[保存済みのデータ]:
============

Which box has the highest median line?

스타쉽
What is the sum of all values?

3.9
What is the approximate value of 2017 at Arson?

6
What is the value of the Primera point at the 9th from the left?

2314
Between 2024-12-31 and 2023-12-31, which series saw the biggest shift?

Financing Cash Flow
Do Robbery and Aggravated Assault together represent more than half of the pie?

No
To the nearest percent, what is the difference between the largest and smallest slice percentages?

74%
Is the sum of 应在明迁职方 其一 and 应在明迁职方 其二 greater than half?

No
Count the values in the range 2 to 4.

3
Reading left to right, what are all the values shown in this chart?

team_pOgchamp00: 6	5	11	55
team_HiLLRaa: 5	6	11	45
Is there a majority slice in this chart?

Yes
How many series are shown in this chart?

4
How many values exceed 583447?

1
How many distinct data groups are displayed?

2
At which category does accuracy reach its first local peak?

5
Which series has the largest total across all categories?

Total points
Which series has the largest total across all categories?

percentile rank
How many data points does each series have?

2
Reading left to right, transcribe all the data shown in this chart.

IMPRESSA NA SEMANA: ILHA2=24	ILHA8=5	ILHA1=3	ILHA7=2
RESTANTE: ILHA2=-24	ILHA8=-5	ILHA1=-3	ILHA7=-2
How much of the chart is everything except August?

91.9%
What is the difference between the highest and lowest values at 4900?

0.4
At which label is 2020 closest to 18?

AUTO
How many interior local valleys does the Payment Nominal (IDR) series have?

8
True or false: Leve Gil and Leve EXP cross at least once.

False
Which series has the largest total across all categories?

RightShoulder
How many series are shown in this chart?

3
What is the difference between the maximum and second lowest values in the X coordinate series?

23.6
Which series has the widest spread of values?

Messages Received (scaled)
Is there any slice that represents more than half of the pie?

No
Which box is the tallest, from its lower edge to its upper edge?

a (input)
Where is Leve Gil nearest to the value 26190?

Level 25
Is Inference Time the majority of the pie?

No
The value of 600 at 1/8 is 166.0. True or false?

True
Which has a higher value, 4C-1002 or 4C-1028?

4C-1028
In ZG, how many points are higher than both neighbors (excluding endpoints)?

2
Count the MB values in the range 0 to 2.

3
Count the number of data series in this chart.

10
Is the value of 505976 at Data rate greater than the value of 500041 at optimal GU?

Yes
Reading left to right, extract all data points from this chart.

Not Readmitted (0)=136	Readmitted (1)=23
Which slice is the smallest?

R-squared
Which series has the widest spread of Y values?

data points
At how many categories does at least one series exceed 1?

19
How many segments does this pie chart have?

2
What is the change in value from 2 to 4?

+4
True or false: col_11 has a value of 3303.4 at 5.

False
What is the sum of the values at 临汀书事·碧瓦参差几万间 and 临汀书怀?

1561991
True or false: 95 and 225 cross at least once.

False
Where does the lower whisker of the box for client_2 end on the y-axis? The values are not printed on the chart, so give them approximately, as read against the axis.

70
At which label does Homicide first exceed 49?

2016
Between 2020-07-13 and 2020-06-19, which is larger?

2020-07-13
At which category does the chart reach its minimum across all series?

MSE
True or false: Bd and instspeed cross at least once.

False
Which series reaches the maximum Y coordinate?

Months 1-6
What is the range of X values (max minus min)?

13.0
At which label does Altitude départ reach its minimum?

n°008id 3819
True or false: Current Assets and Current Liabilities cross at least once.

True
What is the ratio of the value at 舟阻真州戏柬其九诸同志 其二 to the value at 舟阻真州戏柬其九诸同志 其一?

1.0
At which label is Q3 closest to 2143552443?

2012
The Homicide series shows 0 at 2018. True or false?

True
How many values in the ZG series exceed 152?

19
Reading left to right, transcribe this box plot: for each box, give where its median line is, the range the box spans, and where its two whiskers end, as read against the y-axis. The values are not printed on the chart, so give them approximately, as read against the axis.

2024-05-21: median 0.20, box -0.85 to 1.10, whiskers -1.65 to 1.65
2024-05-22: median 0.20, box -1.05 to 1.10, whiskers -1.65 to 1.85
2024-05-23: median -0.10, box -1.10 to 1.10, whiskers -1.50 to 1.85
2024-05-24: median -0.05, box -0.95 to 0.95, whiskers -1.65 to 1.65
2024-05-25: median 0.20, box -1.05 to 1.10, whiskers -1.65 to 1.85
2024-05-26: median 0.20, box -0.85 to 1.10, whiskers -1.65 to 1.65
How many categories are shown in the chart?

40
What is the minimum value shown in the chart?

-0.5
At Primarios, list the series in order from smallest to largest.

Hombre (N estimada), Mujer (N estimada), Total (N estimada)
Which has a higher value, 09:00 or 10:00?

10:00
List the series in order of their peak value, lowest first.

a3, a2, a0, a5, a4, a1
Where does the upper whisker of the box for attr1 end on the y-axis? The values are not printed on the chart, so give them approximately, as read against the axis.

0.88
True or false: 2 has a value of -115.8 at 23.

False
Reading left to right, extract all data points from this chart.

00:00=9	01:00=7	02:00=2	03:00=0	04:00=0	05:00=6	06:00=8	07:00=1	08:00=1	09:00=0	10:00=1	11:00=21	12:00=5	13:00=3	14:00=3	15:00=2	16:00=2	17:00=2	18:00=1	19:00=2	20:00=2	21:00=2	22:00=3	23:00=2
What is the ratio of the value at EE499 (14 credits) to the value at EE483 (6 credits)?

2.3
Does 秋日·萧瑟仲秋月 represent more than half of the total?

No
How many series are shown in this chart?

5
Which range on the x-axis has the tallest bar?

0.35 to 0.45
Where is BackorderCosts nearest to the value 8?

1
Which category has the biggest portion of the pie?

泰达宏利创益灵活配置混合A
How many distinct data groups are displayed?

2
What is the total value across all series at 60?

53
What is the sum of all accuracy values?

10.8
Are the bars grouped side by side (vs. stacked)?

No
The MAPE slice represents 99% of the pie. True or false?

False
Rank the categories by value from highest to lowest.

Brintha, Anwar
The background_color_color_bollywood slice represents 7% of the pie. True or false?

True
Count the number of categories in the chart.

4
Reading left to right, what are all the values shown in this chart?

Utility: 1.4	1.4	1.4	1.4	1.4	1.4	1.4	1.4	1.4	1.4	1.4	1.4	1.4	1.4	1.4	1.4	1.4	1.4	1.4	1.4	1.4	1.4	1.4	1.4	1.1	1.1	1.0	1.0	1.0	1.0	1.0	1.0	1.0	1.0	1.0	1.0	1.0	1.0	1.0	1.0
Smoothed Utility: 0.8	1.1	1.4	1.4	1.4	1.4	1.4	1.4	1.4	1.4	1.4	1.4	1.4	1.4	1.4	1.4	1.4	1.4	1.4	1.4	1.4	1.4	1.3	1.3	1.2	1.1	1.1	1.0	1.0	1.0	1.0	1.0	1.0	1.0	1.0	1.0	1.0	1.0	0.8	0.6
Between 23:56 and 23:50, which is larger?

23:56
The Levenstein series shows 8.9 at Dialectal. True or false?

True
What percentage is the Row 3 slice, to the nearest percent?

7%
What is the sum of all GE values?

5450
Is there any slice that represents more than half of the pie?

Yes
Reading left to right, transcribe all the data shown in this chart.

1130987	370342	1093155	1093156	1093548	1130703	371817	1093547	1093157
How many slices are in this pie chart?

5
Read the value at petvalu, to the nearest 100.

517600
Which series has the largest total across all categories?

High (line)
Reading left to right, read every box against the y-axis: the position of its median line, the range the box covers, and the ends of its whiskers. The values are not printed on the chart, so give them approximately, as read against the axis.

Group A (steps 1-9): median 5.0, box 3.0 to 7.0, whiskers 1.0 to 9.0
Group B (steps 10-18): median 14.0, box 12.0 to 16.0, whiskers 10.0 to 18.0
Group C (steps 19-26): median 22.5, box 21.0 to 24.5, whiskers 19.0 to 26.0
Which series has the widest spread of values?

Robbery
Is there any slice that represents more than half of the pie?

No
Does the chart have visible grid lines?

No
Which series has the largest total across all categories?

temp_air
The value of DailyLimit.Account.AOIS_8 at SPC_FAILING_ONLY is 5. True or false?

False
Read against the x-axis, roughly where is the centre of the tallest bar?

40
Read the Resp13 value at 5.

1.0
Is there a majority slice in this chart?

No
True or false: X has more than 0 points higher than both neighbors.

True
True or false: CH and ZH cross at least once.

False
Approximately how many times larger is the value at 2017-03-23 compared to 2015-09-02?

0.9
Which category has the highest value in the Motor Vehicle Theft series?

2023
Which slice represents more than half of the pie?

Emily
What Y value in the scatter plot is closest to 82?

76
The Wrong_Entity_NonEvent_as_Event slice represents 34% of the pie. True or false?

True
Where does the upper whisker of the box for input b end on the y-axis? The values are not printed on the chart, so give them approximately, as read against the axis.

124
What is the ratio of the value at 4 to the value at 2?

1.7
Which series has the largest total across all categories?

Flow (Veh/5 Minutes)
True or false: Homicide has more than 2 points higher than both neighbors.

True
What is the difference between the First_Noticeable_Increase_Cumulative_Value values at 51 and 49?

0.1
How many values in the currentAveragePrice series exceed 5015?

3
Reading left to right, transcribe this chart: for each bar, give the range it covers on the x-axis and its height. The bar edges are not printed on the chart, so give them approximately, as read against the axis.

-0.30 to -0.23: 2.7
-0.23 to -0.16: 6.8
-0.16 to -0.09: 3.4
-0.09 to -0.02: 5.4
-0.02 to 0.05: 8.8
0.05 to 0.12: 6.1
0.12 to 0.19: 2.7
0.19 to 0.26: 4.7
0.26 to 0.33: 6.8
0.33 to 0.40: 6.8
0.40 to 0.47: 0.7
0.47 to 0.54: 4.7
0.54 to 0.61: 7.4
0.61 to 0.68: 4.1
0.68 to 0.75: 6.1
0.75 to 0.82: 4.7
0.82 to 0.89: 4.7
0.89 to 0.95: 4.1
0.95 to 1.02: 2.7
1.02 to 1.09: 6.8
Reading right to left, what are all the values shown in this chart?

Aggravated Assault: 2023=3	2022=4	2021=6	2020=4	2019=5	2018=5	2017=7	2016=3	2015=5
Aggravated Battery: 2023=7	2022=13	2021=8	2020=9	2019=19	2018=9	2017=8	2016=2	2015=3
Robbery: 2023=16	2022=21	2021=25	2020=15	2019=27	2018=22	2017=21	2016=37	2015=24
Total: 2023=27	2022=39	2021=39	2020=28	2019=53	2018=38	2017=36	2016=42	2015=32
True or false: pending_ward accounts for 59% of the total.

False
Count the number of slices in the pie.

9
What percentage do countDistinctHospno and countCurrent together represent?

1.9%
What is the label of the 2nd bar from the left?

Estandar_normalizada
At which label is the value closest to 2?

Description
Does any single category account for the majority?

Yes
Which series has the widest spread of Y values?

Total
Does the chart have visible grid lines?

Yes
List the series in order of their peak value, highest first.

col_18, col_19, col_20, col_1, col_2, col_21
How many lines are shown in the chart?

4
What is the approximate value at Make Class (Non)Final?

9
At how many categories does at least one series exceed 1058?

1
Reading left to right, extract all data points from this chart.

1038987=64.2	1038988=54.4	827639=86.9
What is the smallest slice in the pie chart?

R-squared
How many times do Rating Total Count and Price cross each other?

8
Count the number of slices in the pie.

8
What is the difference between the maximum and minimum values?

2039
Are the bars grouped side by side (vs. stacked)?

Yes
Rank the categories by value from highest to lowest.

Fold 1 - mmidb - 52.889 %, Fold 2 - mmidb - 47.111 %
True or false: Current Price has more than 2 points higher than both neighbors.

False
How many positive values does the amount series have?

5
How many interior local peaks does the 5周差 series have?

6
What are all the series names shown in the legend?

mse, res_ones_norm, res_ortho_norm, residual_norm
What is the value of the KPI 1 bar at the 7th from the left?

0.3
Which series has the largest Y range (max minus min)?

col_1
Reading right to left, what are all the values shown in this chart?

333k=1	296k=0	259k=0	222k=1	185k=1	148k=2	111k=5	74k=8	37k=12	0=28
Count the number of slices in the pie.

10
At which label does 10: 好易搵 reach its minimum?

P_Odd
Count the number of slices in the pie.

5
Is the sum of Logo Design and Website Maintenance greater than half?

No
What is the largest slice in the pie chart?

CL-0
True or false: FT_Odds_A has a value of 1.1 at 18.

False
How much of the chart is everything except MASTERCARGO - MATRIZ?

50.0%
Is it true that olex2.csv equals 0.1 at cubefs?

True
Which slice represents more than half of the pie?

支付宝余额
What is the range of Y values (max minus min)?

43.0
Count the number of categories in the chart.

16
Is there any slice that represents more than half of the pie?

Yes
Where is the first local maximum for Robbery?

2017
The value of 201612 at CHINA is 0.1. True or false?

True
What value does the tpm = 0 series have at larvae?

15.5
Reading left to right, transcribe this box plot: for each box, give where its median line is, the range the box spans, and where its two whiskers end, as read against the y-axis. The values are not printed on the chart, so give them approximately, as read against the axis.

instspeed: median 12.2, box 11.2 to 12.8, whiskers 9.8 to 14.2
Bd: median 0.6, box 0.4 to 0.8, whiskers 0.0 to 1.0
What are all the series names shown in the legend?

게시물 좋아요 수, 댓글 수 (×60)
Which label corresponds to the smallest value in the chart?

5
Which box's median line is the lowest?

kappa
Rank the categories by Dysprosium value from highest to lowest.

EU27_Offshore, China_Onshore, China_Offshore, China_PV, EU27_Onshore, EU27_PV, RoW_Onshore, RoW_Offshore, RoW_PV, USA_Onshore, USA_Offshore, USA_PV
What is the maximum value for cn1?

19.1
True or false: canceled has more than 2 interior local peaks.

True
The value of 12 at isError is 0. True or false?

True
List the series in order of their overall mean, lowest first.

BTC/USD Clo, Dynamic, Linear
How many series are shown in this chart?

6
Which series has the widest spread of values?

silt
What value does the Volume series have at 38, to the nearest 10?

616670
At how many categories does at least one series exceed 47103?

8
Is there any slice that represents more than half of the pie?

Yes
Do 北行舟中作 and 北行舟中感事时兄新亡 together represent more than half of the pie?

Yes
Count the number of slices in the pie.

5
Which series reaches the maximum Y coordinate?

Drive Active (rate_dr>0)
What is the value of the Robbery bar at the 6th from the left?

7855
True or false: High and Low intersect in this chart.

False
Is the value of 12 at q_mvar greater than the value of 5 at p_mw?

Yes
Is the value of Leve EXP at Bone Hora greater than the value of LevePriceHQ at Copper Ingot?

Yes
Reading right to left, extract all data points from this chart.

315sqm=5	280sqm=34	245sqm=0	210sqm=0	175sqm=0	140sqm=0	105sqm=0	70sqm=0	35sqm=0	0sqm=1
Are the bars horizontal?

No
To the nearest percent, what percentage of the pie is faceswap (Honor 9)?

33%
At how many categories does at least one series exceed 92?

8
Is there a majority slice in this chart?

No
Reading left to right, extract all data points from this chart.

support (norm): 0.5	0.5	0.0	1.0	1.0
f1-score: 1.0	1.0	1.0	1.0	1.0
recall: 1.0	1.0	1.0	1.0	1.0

============

[作業指示]:
上のデータから、「exceed」という語を含む行をすべて集め、一行ずつ書き写してください。

[作業結果]:
How many values exceed 583447?
At how many categories does at least one series exceed 1?
At which label does Homicide first exceed 49?
How many values in the ZG series exceed 152?
How many values in the currentAveragePrice series exceed 5015?
At how many categories does at least one series exceed 1058?
At how many categories does at least one series exceed 47103?
At how many categories does at least one series exceed 92?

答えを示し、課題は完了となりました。